→ WORK ORDER: Which lines have the string "round"? Copy all of them from the entries below.

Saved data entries
* * * * * * * * *
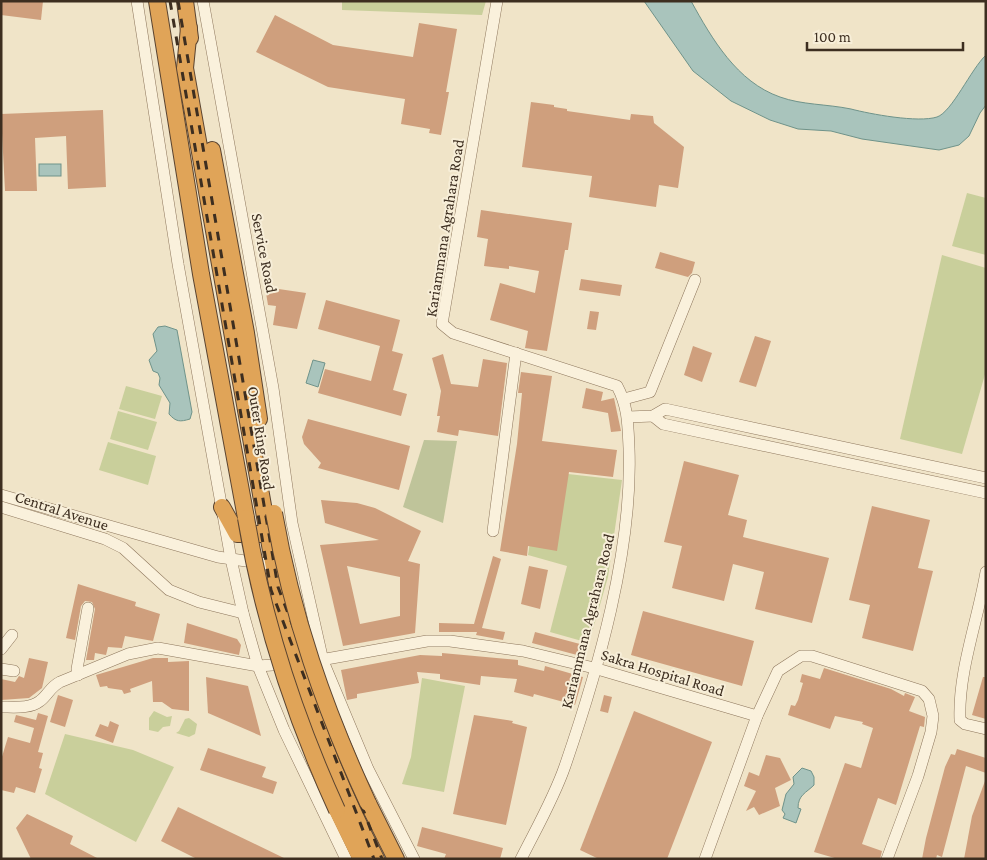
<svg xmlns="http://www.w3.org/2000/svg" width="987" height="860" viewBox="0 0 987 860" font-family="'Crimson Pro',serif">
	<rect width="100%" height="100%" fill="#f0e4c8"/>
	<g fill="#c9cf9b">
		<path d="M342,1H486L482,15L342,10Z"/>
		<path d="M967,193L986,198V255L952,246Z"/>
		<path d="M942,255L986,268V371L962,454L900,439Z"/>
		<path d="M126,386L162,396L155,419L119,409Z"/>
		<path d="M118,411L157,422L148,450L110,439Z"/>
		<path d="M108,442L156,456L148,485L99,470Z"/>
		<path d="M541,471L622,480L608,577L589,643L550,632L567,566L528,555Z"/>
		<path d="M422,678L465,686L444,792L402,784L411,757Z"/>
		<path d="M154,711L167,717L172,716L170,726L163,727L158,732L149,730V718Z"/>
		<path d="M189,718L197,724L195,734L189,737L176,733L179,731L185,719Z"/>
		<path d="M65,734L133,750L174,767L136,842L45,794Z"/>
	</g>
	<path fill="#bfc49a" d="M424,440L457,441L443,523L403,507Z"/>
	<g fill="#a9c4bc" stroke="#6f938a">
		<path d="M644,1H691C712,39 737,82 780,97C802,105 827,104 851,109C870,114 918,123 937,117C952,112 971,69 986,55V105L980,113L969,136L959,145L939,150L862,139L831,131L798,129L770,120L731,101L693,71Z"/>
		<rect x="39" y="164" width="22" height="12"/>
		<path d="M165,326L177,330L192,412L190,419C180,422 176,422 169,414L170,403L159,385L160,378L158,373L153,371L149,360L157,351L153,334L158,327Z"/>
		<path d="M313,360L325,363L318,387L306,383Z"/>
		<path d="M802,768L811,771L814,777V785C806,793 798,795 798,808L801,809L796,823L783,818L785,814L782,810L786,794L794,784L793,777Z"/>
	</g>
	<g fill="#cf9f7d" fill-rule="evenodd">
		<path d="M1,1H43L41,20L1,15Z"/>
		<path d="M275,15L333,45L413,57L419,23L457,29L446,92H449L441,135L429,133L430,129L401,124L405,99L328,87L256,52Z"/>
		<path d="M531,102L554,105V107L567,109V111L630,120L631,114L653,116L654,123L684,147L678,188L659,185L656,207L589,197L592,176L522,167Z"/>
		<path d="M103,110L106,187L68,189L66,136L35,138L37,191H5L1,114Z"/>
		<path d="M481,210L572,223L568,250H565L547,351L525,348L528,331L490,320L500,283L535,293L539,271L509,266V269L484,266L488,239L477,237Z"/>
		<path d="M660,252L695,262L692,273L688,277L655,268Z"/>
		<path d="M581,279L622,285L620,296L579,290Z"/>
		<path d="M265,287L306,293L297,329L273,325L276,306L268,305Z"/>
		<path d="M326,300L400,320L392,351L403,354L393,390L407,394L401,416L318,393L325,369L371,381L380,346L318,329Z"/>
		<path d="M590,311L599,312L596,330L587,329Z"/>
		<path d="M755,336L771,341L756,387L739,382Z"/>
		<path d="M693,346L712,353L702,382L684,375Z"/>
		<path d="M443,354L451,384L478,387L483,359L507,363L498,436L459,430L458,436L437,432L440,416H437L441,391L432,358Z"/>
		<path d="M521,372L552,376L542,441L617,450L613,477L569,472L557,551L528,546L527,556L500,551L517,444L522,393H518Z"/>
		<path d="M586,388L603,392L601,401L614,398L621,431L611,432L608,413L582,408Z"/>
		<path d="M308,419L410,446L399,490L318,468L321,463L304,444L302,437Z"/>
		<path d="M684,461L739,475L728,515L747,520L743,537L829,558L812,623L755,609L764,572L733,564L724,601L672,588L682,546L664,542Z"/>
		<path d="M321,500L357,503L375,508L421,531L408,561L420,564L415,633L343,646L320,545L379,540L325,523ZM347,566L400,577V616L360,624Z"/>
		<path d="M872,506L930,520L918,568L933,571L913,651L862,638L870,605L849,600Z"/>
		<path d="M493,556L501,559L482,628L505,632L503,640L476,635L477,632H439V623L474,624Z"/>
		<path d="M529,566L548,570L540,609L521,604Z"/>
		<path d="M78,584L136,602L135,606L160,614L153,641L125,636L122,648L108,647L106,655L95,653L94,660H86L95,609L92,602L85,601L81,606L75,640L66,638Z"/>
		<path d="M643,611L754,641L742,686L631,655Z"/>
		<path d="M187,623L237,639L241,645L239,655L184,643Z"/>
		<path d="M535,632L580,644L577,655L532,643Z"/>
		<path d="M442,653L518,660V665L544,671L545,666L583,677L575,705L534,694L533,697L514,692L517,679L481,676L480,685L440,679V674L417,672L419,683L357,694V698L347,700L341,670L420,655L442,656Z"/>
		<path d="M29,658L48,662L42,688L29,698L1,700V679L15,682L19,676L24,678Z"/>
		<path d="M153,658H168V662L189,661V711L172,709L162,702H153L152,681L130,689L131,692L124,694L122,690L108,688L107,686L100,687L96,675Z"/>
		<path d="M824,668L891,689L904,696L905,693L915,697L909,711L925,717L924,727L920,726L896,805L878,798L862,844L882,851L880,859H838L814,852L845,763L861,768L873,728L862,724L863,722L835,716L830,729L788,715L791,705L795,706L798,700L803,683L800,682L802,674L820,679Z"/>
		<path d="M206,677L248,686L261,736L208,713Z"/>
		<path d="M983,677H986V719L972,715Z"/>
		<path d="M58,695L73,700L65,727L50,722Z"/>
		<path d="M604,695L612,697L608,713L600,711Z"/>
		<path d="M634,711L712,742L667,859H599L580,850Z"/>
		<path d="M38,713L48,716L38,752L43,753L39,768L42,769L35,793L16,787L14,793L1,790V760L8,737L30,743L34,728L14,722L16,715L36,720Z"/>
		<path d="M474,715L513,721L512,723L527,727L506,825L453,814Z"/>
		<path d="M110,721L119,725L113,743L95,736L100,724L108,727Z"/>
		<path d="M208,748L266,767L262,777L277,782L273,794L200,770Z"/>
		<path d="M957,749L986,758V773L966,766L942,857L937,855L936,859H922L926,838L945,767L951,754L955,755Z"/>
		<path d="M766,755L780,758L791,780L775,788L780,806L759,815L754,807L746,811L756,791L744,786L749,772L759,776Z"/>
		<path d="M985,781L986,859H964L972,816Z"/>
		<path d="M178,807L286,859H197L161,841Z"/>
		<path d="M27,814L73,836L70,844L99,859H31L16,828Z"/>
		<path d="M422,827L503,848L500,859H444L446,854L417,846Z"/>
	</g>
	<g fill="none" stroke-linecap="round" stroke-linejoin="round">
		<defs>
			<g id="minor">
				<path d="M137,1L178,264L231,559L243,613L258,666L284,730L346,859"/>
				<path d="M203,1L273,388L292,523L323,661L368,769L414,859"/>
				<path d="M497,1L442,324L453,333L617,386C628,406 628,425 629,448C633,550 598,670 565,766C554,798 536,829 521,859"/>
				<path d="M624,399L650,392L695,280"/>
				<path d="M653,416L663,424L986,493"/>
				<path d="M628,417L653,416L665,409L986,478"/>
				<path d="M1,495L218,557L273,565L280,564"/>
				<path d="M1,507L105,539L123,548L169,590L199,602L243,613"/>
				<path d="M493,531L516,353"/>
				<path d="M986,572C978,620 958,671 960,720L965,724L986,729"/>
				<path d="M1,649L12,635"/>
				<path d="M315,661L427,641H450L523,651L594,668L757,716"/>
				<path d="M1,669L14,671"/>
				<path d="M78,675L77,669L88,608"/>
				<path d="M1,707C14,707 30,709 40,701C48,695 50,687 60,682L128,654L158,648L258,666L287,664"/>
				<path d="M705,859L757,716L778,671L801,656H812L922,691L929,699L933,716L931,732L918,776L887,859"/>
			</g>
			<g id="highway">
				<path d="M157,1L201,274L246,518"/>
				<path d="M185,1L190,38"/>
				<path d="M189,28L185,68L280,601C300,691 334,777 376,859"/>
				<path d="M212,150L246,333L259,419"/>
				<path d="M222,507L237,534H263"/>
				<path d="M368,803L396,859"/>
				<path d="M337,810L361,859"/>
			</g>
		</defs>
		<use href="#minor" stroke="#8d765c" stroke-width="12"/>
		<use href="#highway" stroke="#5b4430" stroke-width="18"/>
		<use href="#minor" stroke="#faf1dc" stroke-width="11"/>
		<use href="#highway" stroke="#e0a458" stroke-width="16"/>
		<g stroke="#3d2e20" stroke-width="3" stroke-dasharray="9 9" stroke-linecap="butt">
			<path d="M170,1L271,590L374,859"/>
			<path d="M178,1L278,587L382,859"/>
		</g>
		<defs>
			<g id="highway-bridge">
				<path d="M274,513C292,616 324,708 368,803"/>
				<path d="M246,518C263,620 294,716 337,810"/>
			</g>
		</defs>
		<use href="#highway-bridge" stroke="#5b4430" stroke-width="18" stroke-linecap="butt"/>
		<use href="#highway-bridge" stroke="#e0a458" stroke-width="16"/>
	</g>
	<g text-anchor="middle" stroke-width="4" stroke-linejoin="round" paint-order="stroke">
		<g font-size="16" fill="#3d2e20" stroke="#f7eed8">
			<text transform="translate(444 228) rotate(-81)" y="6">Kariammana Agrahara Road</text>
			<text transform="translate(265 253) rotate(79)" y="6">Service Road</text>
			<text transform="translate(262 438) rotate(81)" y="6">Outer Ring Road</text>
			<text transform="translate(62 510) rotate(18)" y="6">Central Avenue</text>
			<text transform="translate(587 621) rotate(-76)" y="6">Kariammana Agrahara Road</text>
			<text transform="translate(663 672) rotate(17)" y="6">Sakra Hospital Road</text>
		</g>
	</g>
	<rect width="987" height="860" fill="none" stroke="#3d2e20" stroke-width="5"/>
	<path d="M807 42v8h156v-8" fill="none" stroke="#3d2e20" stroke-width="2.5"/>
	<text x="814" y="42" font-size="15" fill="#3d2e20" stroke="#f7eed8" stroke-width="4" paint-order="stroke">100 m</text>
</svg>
* * * * * * * * *
→ SOLUTION FOR THIS PROBLEM:
	<g fill="none" stroke-linecap="round" stroke-linejoin="round">
	<g text-anchor="middle" stroke-width="4" stroke-linejoin="round" paint-order="stroke">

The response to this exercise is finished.